Scotland: Road to the referendum

Thursday`s independence referendum is the culmination of a long fight by Scottish nationalists to break from Britain.

AFP| Updated: Sep 14, 2014, 12:00 PM IST

London: Thursday`s independence referendum is the culmination of a long fight by Scottish nationalists to break from Britain.
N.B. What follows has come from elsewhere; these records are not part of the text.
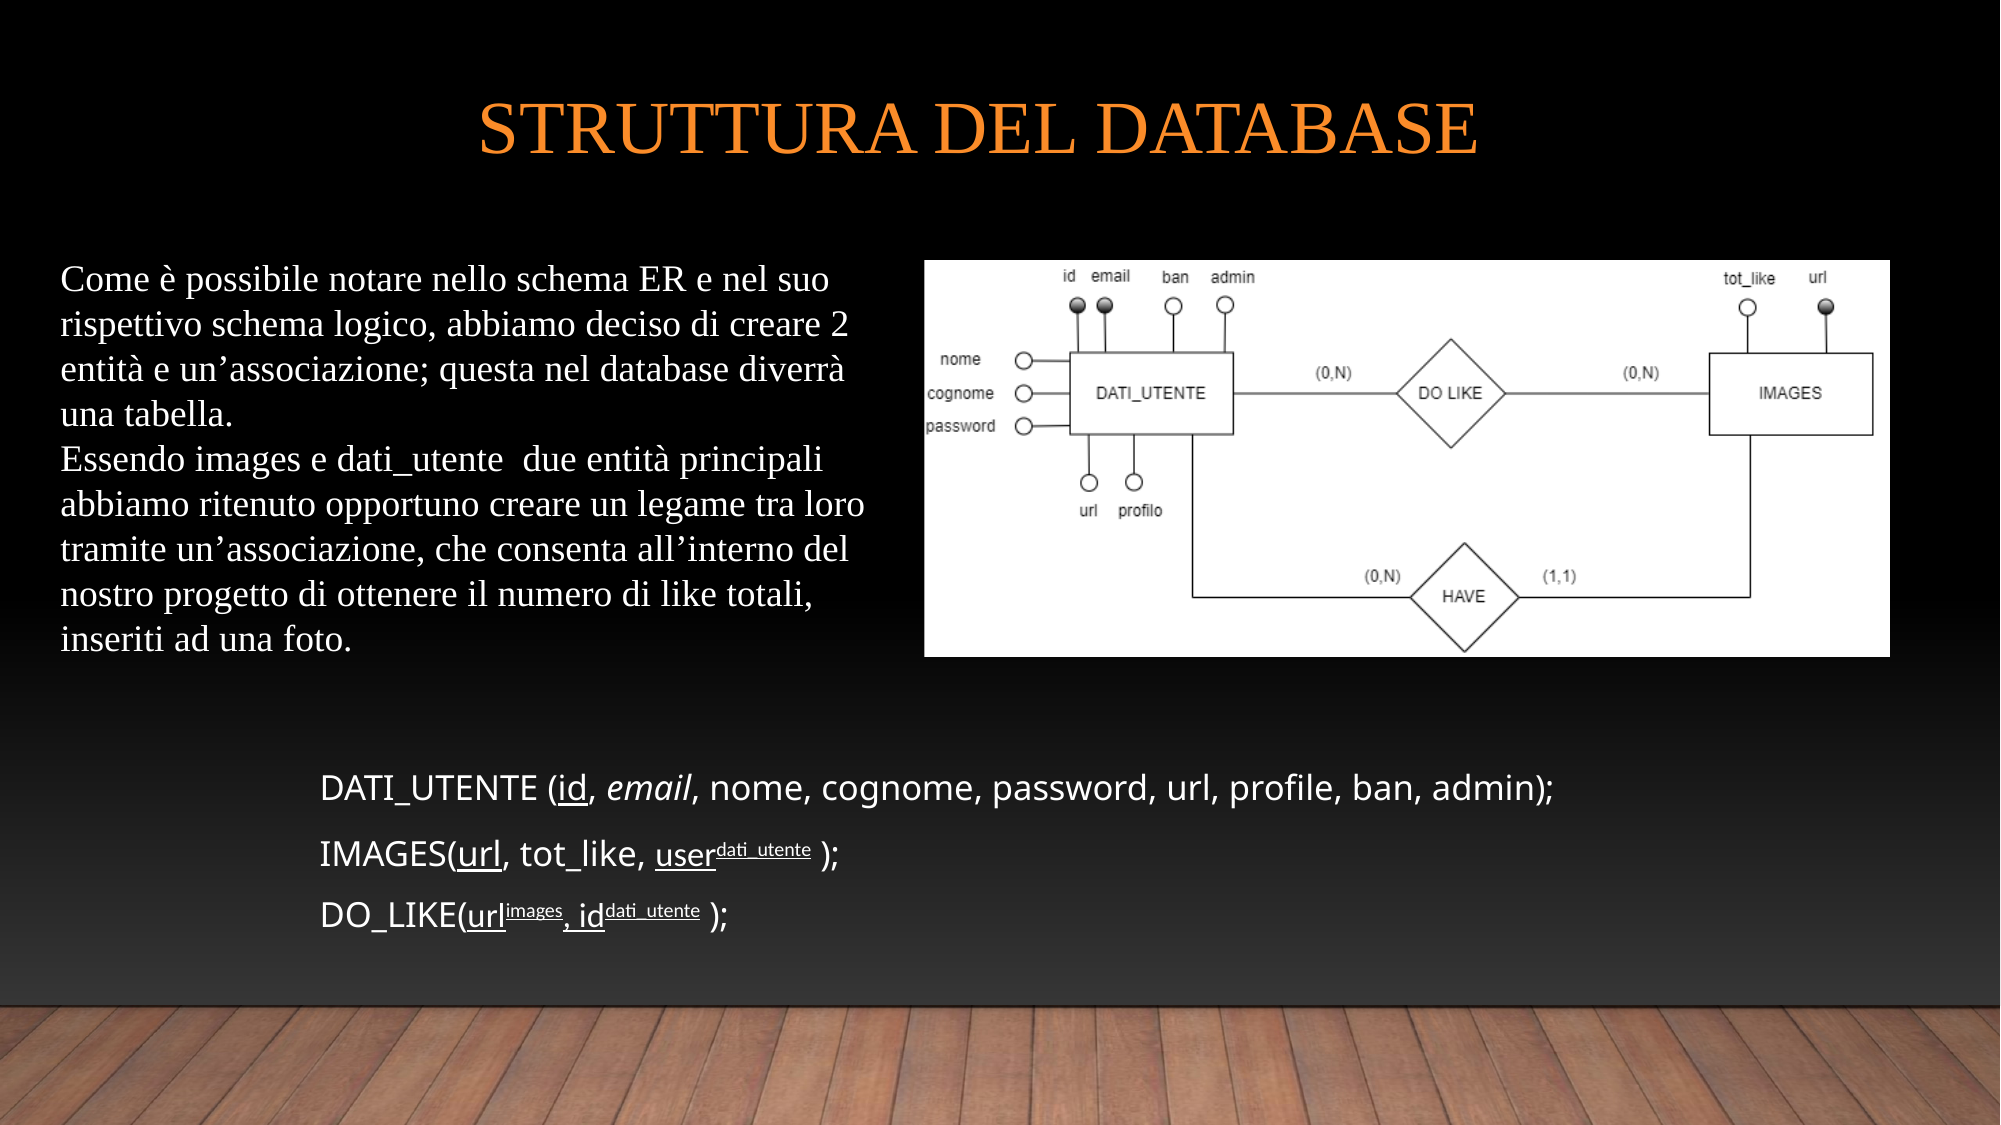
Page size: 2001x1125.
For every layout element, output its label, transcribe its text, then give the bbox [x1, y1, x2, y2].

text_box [924, 260, 1890, 657]
title Struttura del DataBase [85, 35, 1875, 222]
picture [0, 1005, 2000, 1125]
list DATI_UTENTE (id, email, nome, cognome, password, url, profile, ban, admin); IMAGES(url, tot_like, userdati_utente ); DO_LIKE(urlimages, iddati_utente ); [304, 750, 1606, 978]
text_box Come è possibile notare nello schema ER e nel suo rispettivo schema logico, abbiamo deciso di creare 2 entità e un’associazione; questa nel database diverrà una tabella. Essendo images e dati_utente due entità principali abbiamo ritenuto opportuno creare un legame tra loro tramite un’associazione, che consenta all’interno del nostro progetto di ottenere il numero di like totali, inseriti ad una foto. [45, 246, 925, 667]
Here are 10 key dates along the way:
-- November 2, 1967: SNP shock breakthrough

Winnie Ewing`s sensational victory in the Hamilton by-election -- the Scottish National Party had not even fielded a candidate there in the 1966 general election -- in a seemingly rock-solid Labour seat catapulted the cause of Scottish independence onto the national stage.
-- March 1, 1979: Failed devolution referendum

A referendum was held on setting up a devolved Scottish assembly, and though Scots voted 51.6 percent in favour, the turnout of just 32.9 percent disqualified the vote.
-- May 1, 1997: Election of UK Labour government

After 18 years of a Conservative UK government which was deeply unpopular in Scotland, Labour returned to power under prime minister Tony Blair, promising a referendum on devolution. Since the mid-1960s, Scotland had been a Labour bastion and a Scottish Parliament would likely be a Labour-dominated body.
-- September 11, 1997: Second devolution referendum

The referendum was passed with 74.3 percent in favour. In a second question, some 63.5 percent agreed that the parliament should have powers to set tax rates.
-- May 12, 1999: Scottish Parliament meets

Following elections six days earlier, Queen Elizabeth II formally opened the 129-member parliament, sitting in the General Assembly Hall of the Church of Scotland in Edinburgh.
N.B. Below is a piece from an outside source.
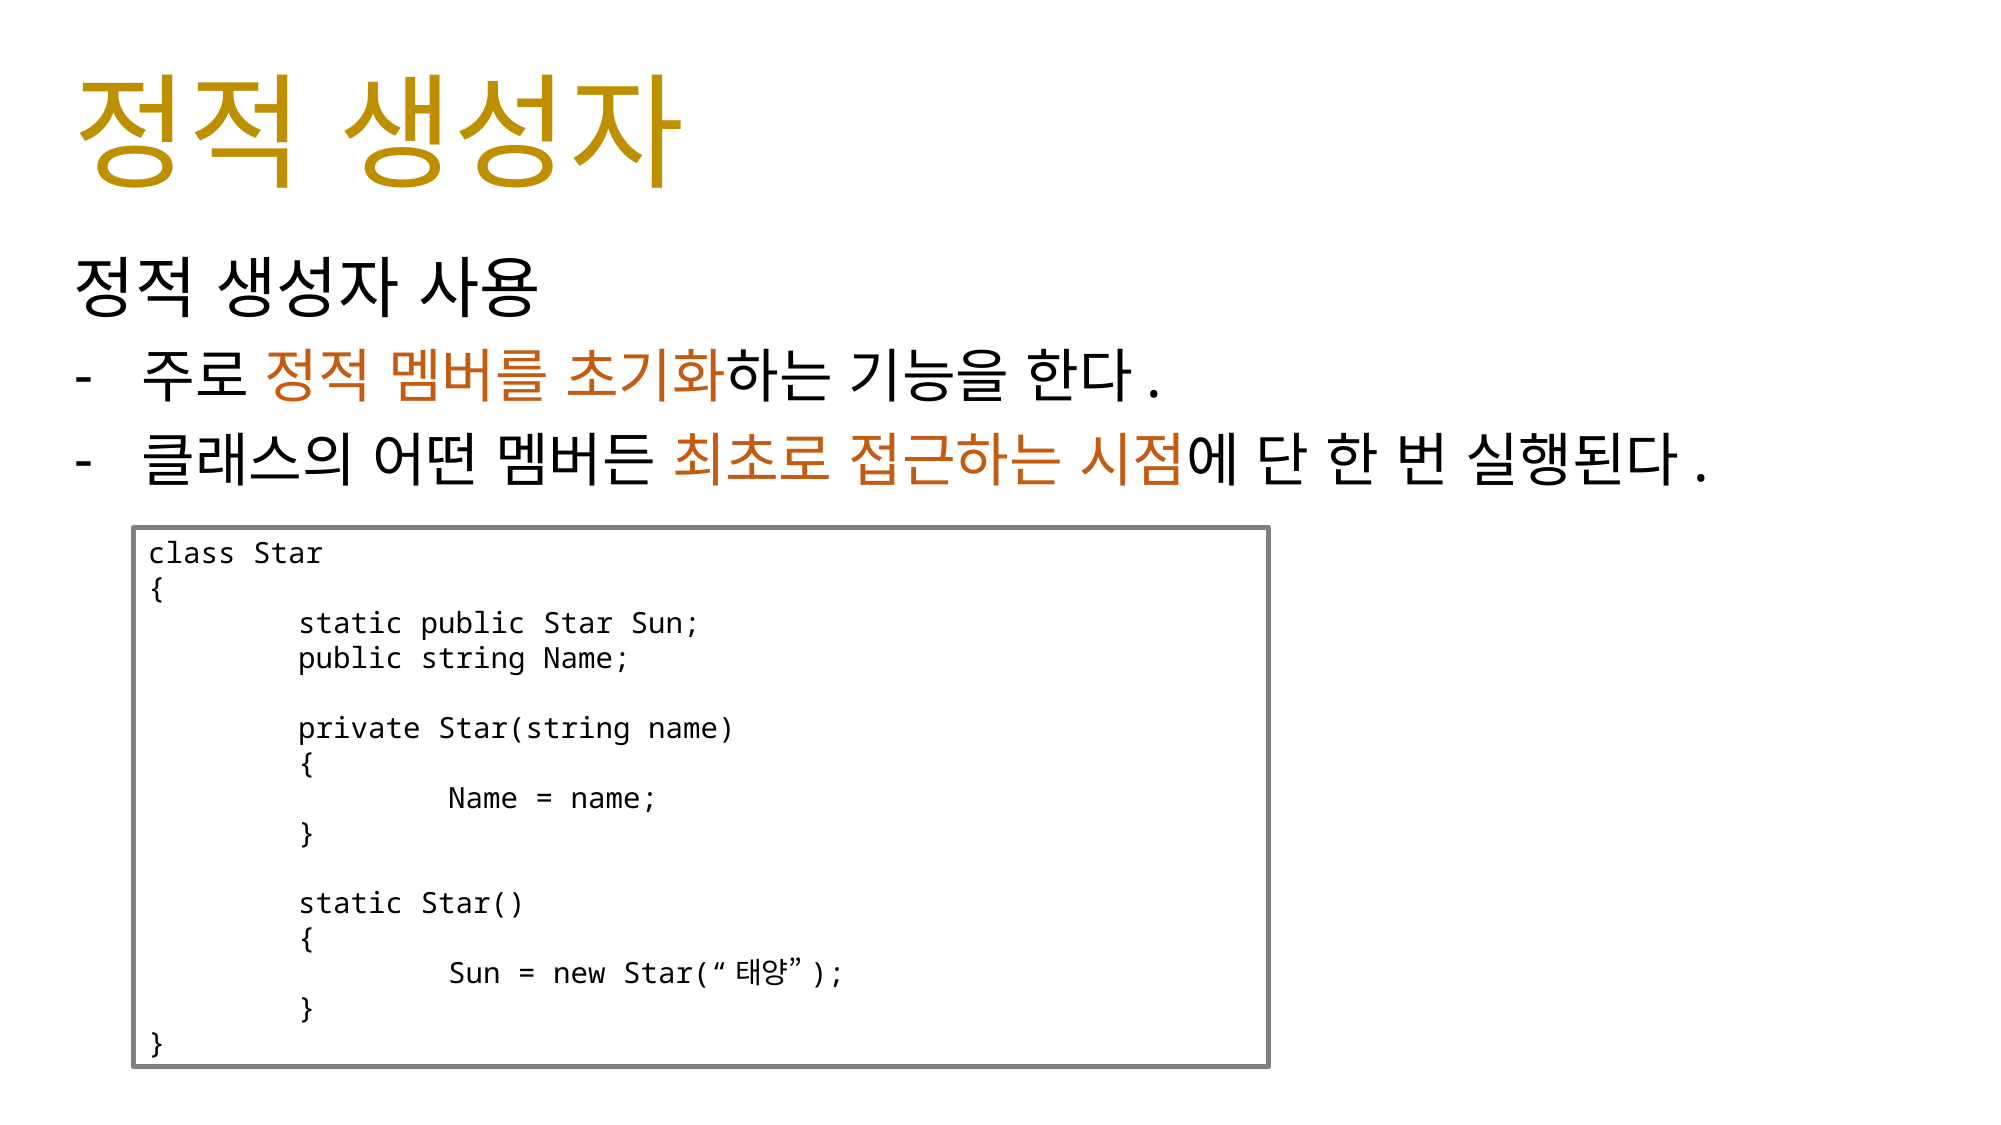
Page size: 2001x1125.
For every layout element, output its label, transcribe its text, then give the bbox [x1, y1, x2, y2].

title 정적 생성자 [59, 29, 1784, 247]
list 정적 생성자 사용 주로 정적 멤버를 초기화하는 기능을 한다. 클래스의 어떤 멤버든 최초로 접근하는 시점에 단 한 번 실행된다. [59, 247, 1784, 961]
text_box class Star { static public Star Sun; public string Name; private Star(string name) { Name = name; } static Star() { Sun = new Star(“태양”); } } [133, 527, 1269, 1067]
The vote produced a Labour-Liberal Democrat coalition executive. Devolution of powers to the new parliament took place on July 1.
-- May 3, 2007: SNP minority

Alex Salmond began his rise when the SNP won 47 seats to Labour`s 46 and he became first minister in the devolved parliament.
-- May 5, 2011: SNP majority

The SNP won 69 seats at these elections, giving them a narrow outright majority. Salmond begins to push for a referendum on independence, while Conservative British Prime Minister David Cameron has little option but to agree.
-- November 26, 2013: Scottish government produces independence blueprint

Salmond unveiled "Scotland`s Future: Your Guide to an Independent Scotland", a 649-page prospectus for a separate Scotland which claims it would keep the pound and the monarchy, but expel Britain`s submarine-based nuclear deterrent, located west of Glasgow.
-- September 7, 2014: "Yes" ahead in the polls

Opinion surveys by a variety of pollsters had consistently put the "No" camp clearly ahead, but with 11 days to go until the referendum, a YouGov poll gave the "Yes" camp 51 percent to 49 percent for "No", excluding undecided voters.

The poll shocked Britain`s three big political parties into last-ditch action to save the union by promising more powers for the Scottish regional government in the event of a "No" vote.
-- September 18, 2014: Independence referendum

Voters in Scotland aged 16 and over head to the polls to decide whether or not to leave the United Kingdom. Nearly 4.3 million people register to vote -- a record number estimated at around 97 percent of the electorate.